The Forgetting Time

You Only Live Once. That’s what people said, as if life really mattered because it happened only one time. But what if it was the other way around? What if what you did mattered more because life happened again and again, consequences unfolding across centuries and continents? What if you had chances upon chances to love the people you loved, to fix what you screwed up, to get it right?

They were outside her brownstone now. The gas lamp flickered in the night like a friend happy to see her. She paid the driver and hauled her heavy, sleeping boy in her arms and out of the cab, feeling stung with gratitude that they were home, and lived on the ground floor.

In their apartment, Janie carried Noah straight into the bedroom and put him down on his bed without turning the lights on. She curled up beside him, facing him in the narrow bed, and pulled the comforter over them both. He stirred and rubbed his eyes, yawning.

“Hey, we’re home.” He sighed, and nestled up against her. He threw his foot over her hip, placed his forehead against hers. He put his hand on her shoulder in the dark.

“What part of the body is this?” he whispered.

“That’s my shoulder.”

“This?”

“That’s my neck.”

“And this is your noggin, noggin, noggin.…”

“Yes.”

“Mmmm.”

Silence. Then a sound from deep beneath the bedcovers. A sleepy grin. “I farted.”

And, like that, he was asleep again.

Janie slowly got out of the bed. She moved quietly across the room and paused in the doorway.

Noah shifted; he was on his back, now, sleeping under the stars. They glowed above him, all the man-made constellations, that map that was all most of us could handle of the universe that went on and on without end. Years ago, she had placed the plastic decals up there, creating Noah’s own big dipper, his own Orion, thinking that for the rest of his life when he saw the stars he’d feel at home. She tried to remember herself as she had been then, but she couldn’t go back, any more than she could mistake the pasted-up stars for the real.

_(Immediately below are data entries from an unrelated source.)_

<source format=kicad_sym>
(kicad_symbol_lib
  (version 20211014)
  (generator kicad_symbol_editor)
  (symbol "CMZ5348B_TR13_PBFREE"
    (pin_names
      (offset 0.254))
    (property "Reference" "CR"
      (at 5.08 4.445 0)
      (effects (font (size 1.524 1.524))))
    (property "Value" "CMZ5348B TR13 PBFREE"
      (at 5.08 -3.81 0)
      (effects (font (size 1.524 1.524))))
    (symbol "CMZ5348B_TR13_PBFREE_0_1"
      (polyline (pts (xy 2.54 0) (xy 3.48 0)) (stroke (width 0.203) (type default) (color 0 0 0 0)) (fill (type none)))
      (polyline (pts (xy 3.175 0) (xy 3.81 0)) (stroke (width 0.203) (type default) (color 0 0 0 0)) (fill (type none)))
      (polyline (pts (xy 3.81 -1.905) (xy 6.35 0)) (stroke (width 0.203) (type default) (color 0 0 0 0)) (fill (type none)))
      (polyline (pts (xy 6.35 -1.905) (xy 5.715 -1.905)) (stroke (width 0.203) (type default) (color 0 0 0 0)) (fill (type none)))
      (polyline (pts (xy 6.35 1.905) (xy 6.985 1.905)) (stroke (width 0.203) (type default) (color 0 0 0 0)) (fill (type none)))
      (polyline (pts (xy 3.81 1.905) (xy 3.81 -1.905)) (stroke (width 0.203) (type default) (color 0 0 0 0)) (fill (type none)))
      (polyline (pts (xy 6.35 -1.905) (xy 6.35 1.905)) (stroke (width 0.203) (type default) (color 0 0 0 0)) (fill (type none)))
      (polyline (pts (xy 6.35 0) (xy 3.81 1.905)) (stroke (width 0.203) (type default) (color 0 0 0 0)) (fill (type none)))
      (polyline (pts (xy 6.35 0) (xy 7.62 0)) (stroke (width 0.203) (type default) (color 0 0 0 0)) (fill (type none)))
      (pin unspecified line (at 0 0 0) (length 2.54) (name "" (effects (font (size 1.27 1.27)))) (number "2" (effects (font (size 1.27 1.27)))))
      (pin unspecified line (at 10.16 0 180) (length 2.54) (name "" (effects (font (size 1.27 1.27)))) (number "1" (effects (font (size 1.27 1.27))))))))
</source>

Noah’s lips slid upward, as if he was having a very pleasant dream.

She stood in the doorway for a long time and watched him sleep.





Epilogue

Nothing about the trip to New York was what Denise had expected.

For instance, the fact that Henry decided to come with her: that had floored her.

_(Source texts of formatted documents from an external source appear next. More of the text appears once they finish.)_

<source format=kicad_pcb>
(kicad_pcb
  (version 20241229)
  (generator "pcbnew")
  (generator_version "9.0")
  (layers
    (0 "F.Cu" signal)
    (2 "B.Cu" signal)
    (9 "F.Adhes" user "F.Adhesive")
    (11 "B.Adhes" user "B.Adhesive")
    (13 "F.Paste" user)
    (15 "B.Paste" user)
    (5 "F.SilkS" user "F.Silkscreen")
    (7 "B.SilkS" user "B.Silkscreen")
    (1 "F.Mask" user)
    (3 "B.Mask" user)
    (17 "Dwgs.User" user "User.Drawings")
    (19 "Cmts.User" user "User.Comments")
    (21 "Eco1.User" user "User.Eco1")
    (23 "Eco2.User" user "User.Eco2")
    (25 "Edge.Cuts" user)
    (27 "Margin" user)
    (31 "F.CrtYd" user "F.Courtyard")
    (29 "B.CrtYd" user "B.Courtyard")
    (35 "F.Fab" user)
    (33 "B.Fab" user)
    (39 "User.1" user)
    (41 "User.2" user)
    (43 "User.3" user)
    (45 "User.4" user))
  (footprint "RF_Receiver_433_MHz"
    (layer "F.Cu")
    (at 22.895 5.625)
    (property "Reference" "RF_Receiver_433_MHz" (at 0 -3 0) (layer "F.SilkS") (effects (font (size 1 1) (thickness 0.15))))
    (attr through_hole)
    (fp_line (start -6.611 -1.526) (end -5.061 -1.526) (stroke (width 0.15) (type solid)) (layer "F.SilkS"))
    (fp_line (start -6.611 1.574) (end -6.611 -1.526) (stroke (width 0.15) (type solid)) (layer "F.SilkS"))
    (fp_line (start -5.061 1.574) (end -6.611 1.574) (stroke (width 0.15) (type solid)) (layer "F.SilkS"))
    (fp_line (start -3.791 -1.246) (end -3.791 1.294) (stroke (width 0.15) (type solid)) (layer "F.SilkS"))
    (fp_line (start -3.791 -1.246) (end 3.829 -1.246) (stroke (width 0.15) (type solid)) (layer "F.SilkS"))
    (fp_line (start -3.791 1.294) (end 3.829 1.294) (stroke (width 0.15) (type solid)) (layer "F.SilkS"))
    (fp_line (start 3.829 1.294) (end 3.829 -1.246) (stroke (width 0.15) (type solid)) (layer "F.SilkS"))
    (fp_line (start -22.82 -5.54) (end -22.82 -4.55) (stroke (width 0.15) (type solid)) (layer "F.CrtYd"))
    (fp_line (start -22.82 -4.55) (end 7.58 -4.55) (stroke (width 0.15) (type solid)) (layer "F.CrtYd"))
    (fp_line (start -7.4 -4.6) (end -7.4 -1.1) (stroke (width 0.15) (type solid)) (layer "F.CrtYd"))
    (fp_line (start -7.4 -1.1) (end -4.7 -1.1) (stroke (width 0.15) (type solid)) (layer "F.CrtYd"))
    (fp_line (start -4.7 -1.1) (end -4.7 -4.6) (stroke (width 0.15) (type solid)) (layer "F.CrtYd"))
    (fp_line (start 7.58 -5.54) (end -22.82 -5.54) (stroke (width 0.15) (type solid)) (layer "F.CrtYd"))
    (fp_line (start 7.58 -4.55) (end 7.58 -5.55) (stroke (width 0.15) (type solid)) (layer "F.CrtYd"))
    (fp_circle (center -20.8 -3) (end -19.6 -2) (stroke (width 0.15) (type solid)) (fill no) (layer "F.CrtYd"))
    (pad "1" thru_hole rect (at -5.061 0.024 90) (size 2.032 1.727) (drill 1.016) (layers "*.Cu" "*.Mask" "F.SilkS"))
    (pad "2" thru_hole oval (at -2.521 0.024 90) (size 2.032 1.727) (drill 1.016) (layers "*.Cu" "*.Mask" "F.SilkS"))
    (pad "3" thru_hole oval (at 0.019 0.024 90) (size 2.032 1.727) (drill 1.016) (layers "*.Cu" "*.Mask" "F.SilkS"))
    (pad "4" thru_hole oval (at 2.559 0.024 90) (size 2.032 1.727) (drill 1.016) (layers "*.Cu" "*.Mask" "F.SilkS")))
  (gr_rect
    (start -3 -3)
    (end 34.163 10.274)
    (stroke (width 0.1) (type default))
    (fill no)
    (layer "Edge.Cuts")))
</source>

You never knew what you’d get lately with Henry. There were days when he woke up whistling “Straight No Chaser” and made blueberry pancakes on Sunday mornings for Charlie and her. Other times he stayed up all night, drinking beer in the living room, the TV on loud on any dumb show, and if she got up to check on him or ask him to turn it down, he growled at her to go back to sleep. She always made an effort the next morning to wake early and get herself together and go over her lesson plans for the day, because she knew it would take a while, pushing him out of bed and making sure he got himself dressed and on his way. Sometimes it felt like she had two surly teenagers in the house. It was amazing the three of them ever got to school on time.

“This is me now. You want me, fine, this is what you get. You don’t, that’s fine, too,” he’d said when he offered to move back home. His face was hard and he’d shrugged as he said it, as if it didn’t matter much to him either way, but she’d seen right through him, as if he were one of her own children, saw plain as anything how much he wanted her to take him back. And how much she wanted it, too.

She was happy to have him back. He had that heaviness in him from Tommy’s death, she didn’t expect that would ever go away, but he could savor a plate of good food, and she found herself loving again the simple pleasure of cooking, putting a little of this in with some of that and having it come out of the oven steaming, the whole house smelling delicious, and then eating every bite of it. “You’re putting meat on your bones again,” that’s what Henry kept saying, poking her in the new soft layer over her ribs. And it was good for Charlie. That was clear. The boy was a clown, always had been, and she could see now how much artfulness there was in it. There was nothing she liked better at the end of a long day than seeing Henry throw his head back and send that belly laugh of his out over the dinner table after Charlie had said something funny, and the flush of pleasure stealing over Charlie’s face as he ducked his head shyly, taking it in. Sometimes after dinner they played together in the garage, Charlie on drums and Henry on bass, the sounds vibrating through the walls and out into the neighborhood, drowning out even the neighbor’s dog, and she felt that everything was probably going to be all right.